Di Maio dichiara di fidarsi ancora dell'alleato Matteo Salvini, vicepremier e ministro dell'Interno: "Di lui sì, meno di chi gli sta intorno". Il riferimento è "a questo Paolo Arata che avrebbe scritto il programma sull'energia della Lega, che lo propose alla guida dell'Autorità Arera e che, per le inchieste, è il faccendiere di Vito Nicastri, vicino alla mafia. Credo che la Lega debba prendere le distanze da lui e chiarire il suo ruolo, visto che il figlio è stato assunto da Giorgetti". Secondo Di Maio, dunque, Salvini "deve rispondere ai cittadini, non a noi. Noi abbiamo fatto quello che dovevamo, togliendo le deleghe a Siri. Questo attaccamento alla poltrona non lo capisco. Gli abbiamo chiesto un passo indietro. Continui a fare il senatore, non va mica per strada. Certo che Conte dovrebbe spingerlo alle dimissioni. E lo farà, ne sono sicuro. Deciderà lui come".

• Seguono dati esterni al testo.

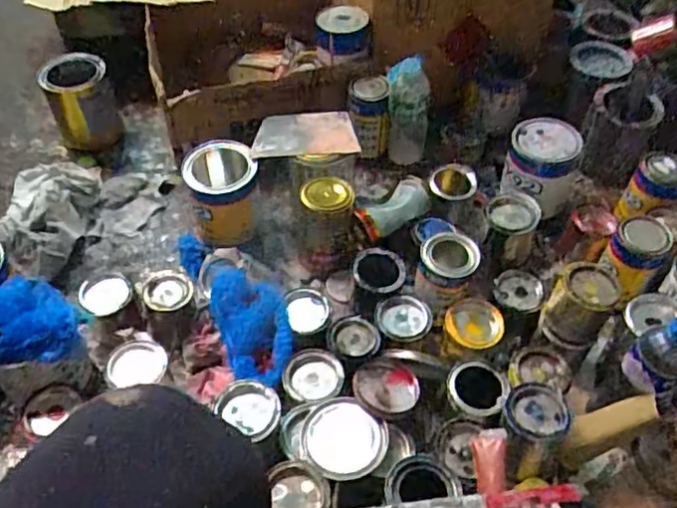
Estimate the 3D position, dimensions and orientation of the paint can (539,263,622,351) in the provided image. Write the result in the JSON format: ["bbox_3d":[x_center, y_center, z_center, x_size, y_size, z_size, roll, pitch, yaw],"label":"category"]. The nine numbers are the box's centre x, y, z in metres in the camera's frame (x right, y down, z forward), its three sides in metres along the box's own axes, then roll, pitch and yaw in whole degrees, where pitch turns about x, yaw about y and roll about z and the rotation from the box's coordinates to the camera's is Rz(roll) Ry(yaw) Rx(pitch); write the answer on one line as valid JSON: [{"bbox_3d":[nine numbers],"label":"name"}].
[{"bbox_3d":[0.305,0.064,0.802,0.072,0.085,0.075,1,52,-2],"label":"paint can"}]

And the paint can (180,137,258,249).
[{"bbox_3d":[-0.171,-0.085,0.940,0.101,0.139,0.108,1,52,-2],"label":"paint can"}]

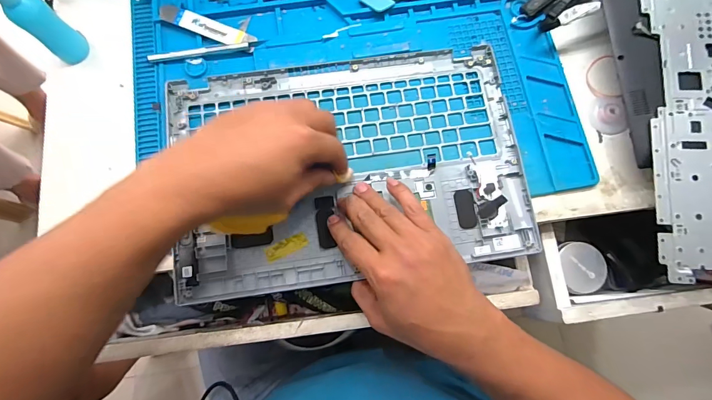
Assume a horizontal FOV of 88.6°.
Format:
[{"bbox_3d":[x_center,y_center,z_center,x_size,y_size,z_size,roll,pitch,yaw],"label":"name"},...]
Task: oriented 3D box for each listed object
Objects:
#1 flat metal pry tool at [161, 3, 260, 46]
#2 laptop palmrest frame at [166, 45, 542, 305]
[{"bbox_3d":[-0.172,-0.197,0.417,0.115,0.006,0.021,23,84,2],"label":"flat metal pry tool"},{"bbox_3d":[-0.008,-0.036,0.384,0.360,0.009,0.235,-8,77,-3],"label":"laptop palmrest frame"}]

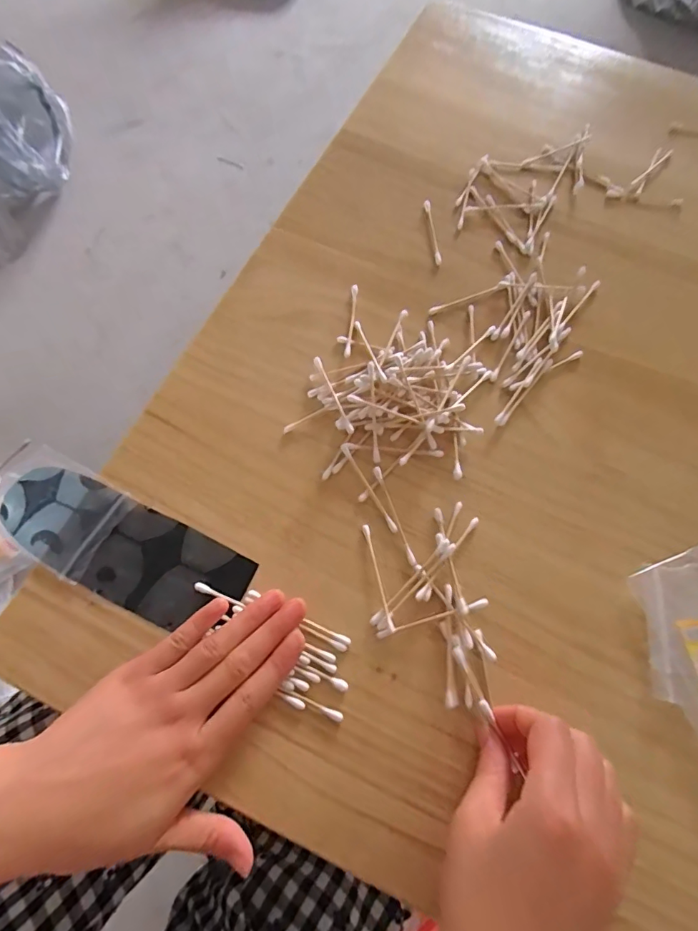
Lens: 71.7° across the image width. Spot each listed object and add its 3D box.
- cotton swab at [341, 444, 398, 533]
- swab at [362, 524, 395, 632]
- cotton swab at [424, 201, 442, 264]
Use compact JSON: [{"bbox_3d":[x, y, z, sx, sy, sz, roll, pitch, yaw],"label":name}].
[{"bbox_3d":[0.013,0.015,0.323,0.004,0.005,0.067,-29,73,-12],"label":"cotton swab"},{"bbox_3d":[0.019,0.070,0.305,0.004,0.004,0.067,-12,71,-7],"label":"swab"},{"bbox_3d":[0.070,-0.197,0.404,0.006,0.004,0.067,-4,70,-4],"label":"cotton swab"}]

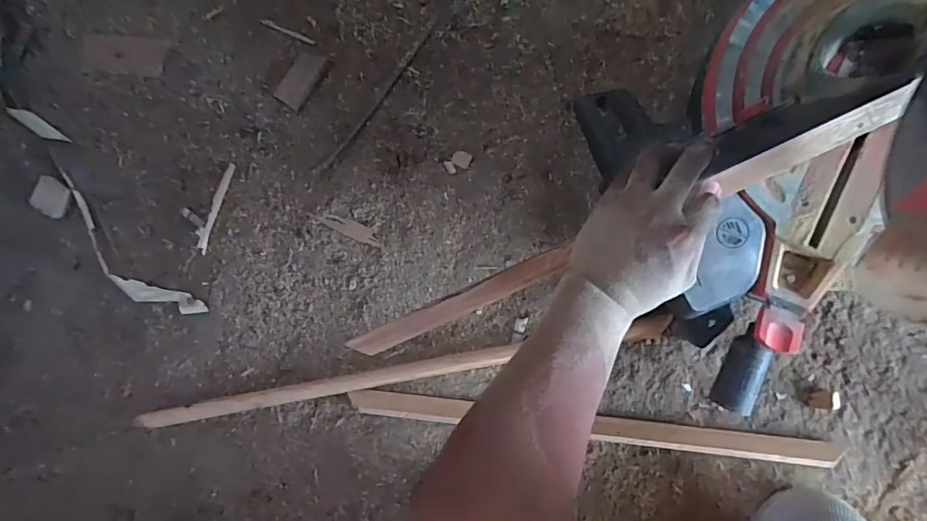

Dal canto suo Salvini fa capire che la corda sta diventando davvero troppo tirata. "Siri? Non commento quello che decideranno altri, parlo di vita reale" ha detto a margine di un'incontro per le amministrative. "Io di pazienza ne avrei, ma la gente si avvicina per fare selfie, stringermi la mano e mi dice: Matteo, ma questi 5 Stelle vogliono continuare ancora così? Ti attaccano sempre? Perché non rompi?", ha detto in un colloquio sulle pagine di Repubblica. "Io non voglio fare polemica, nonostante tutto quel che mi è stato detto in queste ore - assicura il responsabile del Viminale - ma mi chiedo se la mia stessa pazienza ce l'hanno ancora gli elettori che hanno voluto questo governo". Quanto a Di Maio, "non l'ho sentito e non rispondo alle provocazioni". Salvini si sofferma dunque sul caso Siri, con il premier Giuseppe Conte chiamato a fare da 'arbitro', "il presidente del Consiglio è libero di incontrare chi vuole - dice il leader della Lega - Io con Siri ho parlato, mi ha detto di essere tranquillo e tanto mi basta. Per me deve restare al suo posto". "Spero abbia modo di spiegare ai magistrati - prosegue il ministro dell'Interno - che in un Paese normale lo avrebbero chiamato dopo un quarto d'ora, non settimane dopo".